LevelDB is really cool but I have to admit I still struggle with the variety of datastores where the design of your keys have such a huge influence down the line. I remember using the Node variety (levelup/leveldown) and seeing all kinds of weird patterns when dealing with ranges (using \xff as a marker for the end of the range) and how to access "groups" of related data.
How simple it is to setup and get going is still extremely appealing though.
Agreed. Reaching back into my memory banks. When bigtable first became available for app engine I was fascinated by the prospect of working with Google scale capable database. But there were so many odd hard to reason about vagaries of squeezing that performance out of the database by means of key structure. The developer ergonomics seemed simple at first but in the end were not at all what I expected.
To me, it's not about magic, it's about the abstraction. Most implementations of this style of database demand that you consider internals of the engine before storing anything. If you don't design your keys the right way, then you're screwed down the road, and there's no way to fix it without just copying the data to a new table (and losing metadata like TTL). When I use something like Redis, or any SQL databse, I don't need to consider the inner workings of it unless I'm trying to absolutely max out my performance (one slight exception being atomicity of Redis commands).
But with LSM style databases, you are going to have a really bad time if you don't have a team member who has dedicated serious time to understanding the internal workings of LSM itself, and the details of your chosen implementation. That's a real mark against it, IMO.
tldr; LSM databases are like a colander in the world of leaky abstractions.
There is MyRocks, you work like usual mysql. When you want distrubted-db, yeah you need to design. But comparing RocksDB vs LMDB, the second is easier but not by much ?
Think citusdb without consideration you're gonna expect good performance in sharded environment?
> When you want distrubted-db, yeah you need to design
But one shouldn't be designing for implementation details.

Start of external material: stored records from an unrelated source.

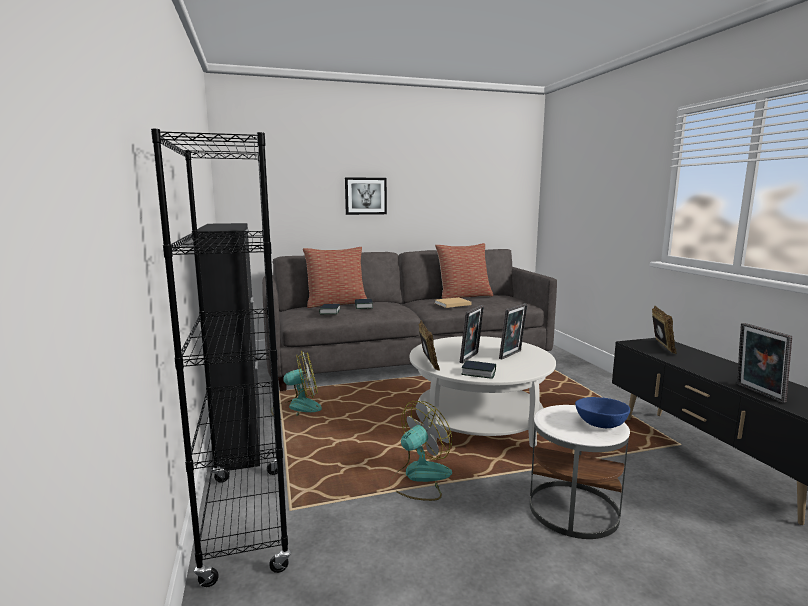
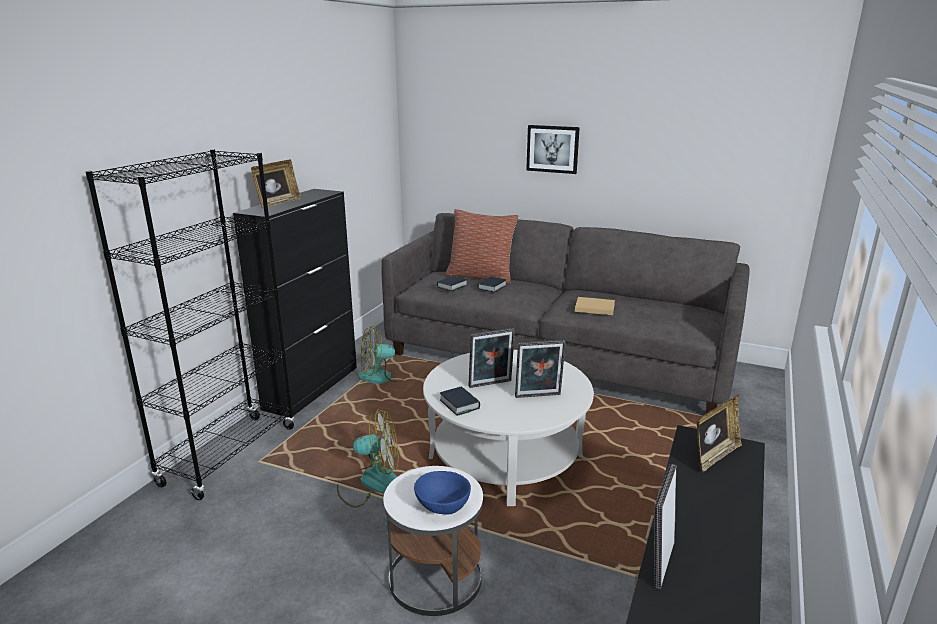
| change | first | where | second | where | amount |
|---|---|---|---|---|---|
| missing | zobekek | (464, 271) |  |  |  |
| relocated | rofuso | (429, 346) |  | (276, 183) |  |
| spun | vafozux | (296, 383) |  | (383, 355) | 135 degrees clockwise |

Usually, we start technologies out with leaky abstractions, and gradually get better at it. A good example is game development, where it used to be that you always used the drawing method of the display and the clock speed of the cpu to your advantage. Nowadays, we've moved past that, because it was working on horrible abstractions, and because the technology underneath improved.
I'm not saying I have a solution, and I agree that this problem rears it's head the most when you start bringing in distributed storage. But my point stands: these databases run on a highly leaky abstraction, and that's a big problem going forward.
IMO, while still cool, LSM trees don't feel particularly novel at this point. It seems like every database and their dog has adopted/made available some kind of LSM tree storage engine, down to traditional relational databases (e.g. MySQL with MyRocks).
They were described in the Bigtable paper, and were widely used before leveldb was published (Cassandra, for example, used sstables and LSM concerts well before 2012)
I just wanted to point out that there is a good explanation of SSTables B-trees and other database structures in a whoke chapter of the great book Designing Data-Intensive Applications, by Martin Klepmann.
In the middle of this book right now, specifically the unreliable clocks part. The explanations have the right amount of depth. It's a great read in so far.
not to mention, some awesome references at the end of each chapter. I had made it a point after each chapter to randomly pick an interesting reference and read that as well.
How simple it is to setup and get going is still extremely appealing though.